Bewertung : ✭✭✭✫✫
Wen ein Mensch stirbt, erfahren die Angehörigen manchmal Dinge aus seiner Vergangenheit, die dieser sorgsam gehütet hat. So geht es auch Jule, nach dem Tod ihrer Mutter Marie. Als sie und ihr Bruder Thomas die Wohnung durchsehen nach Maries Tod, entdeckt sie alte Fotos. Erinnerungen an einen Urlaub in Italien, die Marie mit den beiden Kindern ohne den Vater verbracht hatte. Dort entstanden damals auch die "blauen Bilder" von Marie, die als Malerin gearbeitet hat. Jule reist in das kleine Dorf in Italien und Erinnerungen kommen hoch an eine andere Marie, die damals ein Geheimnis hütete.
Der Prolog zeigt die Gedanken einer Malerin und ist sehr poetisch, ja fast lyrisch. Er erklärt auch den Bezug zu dem Titel des Buches. Etwas was ich sehr mag, wenn eine Verbindung zwischen Handlung und Titel besteht. Dies ist ja beileibe nicht in allen Büchern so.
Dann fast wie ein Klimaschock: Vom sonnigen Mittelmeer im Prolog landet man im Kapitel eins und im nasskalten und verschneiten München. Toll geschrieben!
Jule muss sich auseinandersetzen mit dem Tod der Mutter. Obwohl sie es als Psychologin besser wissen müsste, nimmt sie sich keinerlei Zeit für die Trauerarbeit, sondern verdrängt erst mal ihre Trauer. So arbeitet sie sofort weiter, ohne sich eine Auszeit zu nehmen. Immer wieder denkt sie jedoch zurück an die glückliche Vergangenheit der Familie und zeichnet ein Bild von Marie, das liebevoller nicht sein könnte. Diese Gedanken haben mich sehr berührt.
Ein Zusammentreffen Jules mit einem Mann bedient auch die romantische Schiene und man denkt : hier ist alles in trockenen Tüchern. Zwar gibt es ab und zu noch ein hin und her, doch eigentlich nie so ernsthaft, dass man als Leser um diese Liebe bangen müsste. Diese Seite der Story war mir zu sicher und zu wenig spannend. Der Exfreund Jules wird eher halbherzig erwähnt, man spürt als Leser, dass er keinerlei Konkurrenz für den neuen Mann ist
Danach wird es gegen Mitte Buch langatmig. Ganz Psychologin denkt und analysiert sich Jule durch etliche lange Passagen. Die Handlung plätschert und die Situation der Familie in der Vergangenheit, sowie die Charaktereigenschaften der Familienmitglieder werden ausschweifend thematisiert. Klar ist es schwer, wenn man im Nachhinein erkennt, dass das Familienleben auf einer Lüge aufgebaut war….aber mir war das einfach zu aufgebauscht und nervend.

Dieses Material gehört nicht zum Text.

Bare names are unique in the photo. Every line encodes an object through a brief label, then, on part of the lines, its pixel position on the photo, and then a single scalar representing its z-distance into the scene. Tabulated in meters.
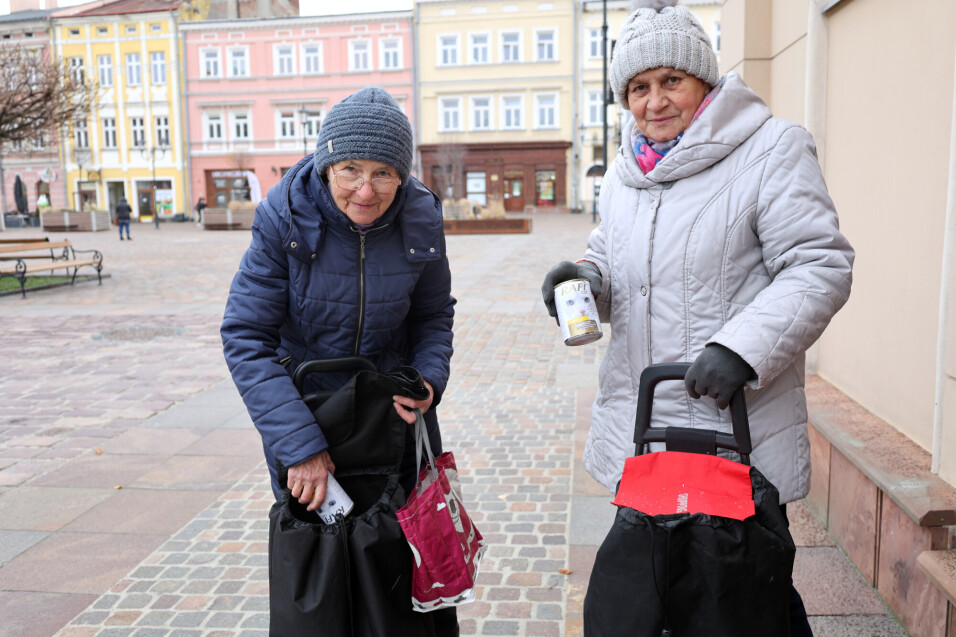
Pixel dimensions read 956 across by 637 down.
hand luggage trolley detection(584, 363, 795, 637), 1.87
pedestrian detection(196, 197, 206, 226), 40.33
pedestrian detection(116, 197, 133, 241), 30.00
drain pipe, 2.89
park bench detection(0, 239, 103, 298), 13.51
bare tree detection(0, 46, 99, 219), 13.18
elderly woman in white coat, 1.97
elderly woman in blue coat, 2.21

Jule ist eine Figur, die ich nicht recht fassen konnte. Einerseits analysiert sie ihre Situation sehr gut, andererseits benimmt sie sich wie ein störrisches Kind. Was sich in einem Gespräch mit ihrer Chefin sehr gut zeigt. Ihre Reaktionen konnte ich nicht immer nachvollziehen. So rät sie zum Beispiel einer Freundin, die einen Seitensprung begangen hat, zum Verschweigen von diesem. Als Psychologin sollte sie eigentlich wissen, wie sich solche Lügen auf Dauer auf eine Beziehung auswirken können.
Ein Highlight sind die einzelnen Kapitel aus der Sicht von Marie. Hier spürt man sehr gut, wie sie gelebt und gefühlt hat.
Die Geschichte empfand ich als sehr konstruiert. Nicht nur, dass ein passender Mann im richtigen Augenblick zur Stelle ist, sondern auch ein, zwei Ereignisse, die Jule in Italien erlebt.
Ich kann mir einfach nicht vorstellen, dass die Einwohner eines kleinen Dorfes sich noch nach 20 Jahren an eine Familie erinnern, die nur 2 Wochen dort Urlaub verbracht haben. Auch ein Gedankenblitz von Jule, die sich nach 20 Jahren genau erinnert, ihre Mutter einmal im Urlaub auf einem fremden Balkon gesehen zu haben, ist mehr als fraglich.
Der Schreibstil gefiel mir, abgesehen von den langatmigen Passagen, eigentlich ganz gut. Der Plot hätte meiner Meinung nach besser ausgearbeitet werden dürfen, damit das Ganze weniger konstruiert wirkt.